SOMEONE out there is licking his wounds after taking an almost $1 million hit after a naked short-selling adventure that went badly wrong.

The Singapore Exchange (SGX) yesterday initiated a buy-in for a huge chunk of China Hongxing shares against a short-seller who had dumped the stock last Friday but failed to cover his position before the close of the session.

In all, the SGX yesterday bought-in some 13 million shares of the mainboard-listed Chinese sports shoes and accessories maker at around 35.5 cents per share.

This was to cover the short sale of an equal amount of shares at around 25 to 27 cents per share during last Friday's session.

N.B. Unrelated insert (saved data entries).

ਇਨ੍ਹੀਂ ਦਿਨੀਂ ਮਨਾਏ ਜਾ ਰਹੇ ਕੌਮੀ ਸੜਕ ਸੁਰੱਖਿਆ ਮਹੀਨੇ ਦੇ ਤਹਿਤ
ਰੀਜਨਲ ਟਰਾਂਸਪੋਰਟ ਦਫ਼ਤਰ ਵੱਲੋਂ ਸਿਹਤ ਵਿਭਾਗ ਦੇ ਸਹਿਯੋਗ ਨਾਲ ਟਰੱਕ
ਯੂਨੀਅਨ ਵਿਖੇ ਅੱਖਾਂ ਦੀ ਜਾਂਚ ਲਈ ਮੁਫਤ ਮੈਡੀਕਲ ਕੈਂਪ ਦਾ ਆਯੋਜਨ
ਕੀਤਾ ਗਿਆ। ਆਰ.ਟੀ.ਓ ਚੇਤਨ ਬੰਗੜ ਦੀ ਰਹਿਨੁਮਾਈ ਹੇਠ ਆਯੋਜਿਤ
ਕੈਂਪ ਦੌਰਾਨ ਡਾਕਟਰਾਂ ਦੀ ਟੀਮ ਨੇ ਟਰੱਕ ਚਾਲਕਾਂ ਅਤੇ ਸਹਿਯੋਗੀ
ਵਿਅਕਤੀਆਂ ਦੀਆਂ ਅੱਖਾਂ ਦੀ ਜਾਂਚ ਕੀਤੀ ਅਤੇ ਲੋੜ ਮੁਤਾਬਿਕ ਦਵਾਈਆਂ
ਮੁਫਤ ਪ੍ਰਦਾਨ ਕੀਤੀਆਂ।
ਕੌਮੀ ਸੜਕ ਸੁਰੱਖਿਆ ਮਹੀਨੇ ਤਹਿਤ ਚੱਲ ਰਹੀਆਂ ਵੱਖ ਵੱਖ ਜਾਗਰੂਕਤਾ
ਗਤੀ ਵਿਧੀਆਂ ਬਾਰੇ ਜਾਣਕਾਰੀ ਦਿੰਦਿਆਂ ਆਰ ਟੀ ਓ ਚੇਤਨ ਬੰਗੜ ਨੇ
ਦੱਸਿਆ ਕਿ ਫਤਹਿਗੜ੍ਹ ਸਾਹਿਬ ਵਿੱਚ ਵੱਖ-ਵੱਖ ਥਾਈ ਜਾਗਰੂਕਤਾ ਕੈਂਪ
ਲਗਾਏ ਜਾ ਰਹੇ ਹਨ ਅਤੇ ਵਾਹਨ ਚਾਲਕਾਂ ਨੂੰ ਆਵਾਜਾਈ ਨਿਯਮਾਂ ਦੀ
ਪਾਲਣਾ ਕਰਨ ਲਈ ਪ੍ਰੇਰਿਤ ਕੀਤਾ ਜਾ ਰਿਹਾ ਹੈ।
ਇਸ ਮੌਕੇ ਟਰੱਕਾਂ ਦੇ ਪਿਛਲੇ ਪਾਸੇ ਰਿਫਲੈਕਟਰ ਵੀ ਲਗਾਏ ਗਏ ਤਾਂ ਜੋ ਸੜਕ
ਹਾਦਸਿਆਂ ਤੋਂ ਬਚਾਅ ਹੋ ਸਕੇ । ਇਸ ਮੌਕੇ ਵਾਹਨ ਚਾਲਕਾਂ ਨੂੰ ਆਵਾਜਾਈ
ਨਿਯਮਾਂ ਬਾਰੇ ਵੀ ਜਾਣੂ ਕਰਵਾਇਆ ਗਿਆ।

Besides taking a loss on the price difference, the short-seller also took a hit on the transaction fee of $40 per block transacted, and a higher brokerage rate of 0.75 per cent on the deal.

Market insiders reckon the loss could stack up to around $1 million.

'It is just plain stupid for anyone to have engaged in naked short-selling in this kind of a market,' remarked one institutional dealer. 'The least they could have done is to get scrip borrowing facilities lined up before shorting the stock.'

No one whom BT contacted could say who Friday's short-seller was, but speculation centres on hedge funds.

Intra-day short-selling is quite common on the SGX, and institutions which do overnight short-selling avail themselves of scrip borrowing-lending (SBL) facilities earlier. OCBC Securities has the largest SBL account facility here.

What also baffled many market insiders was the fact that the short-selling was done at a historic low price for the stock - something which would have immediately raised eyebrows and attention.

China Hongxing, which a year ago was trading at around $1.40, has been on a seemingly inexorable decline over the past 12 months, in tandem with the market. It closed at 33.5 cents yesterday, a two-cent gain, on a volume of 60.4 million.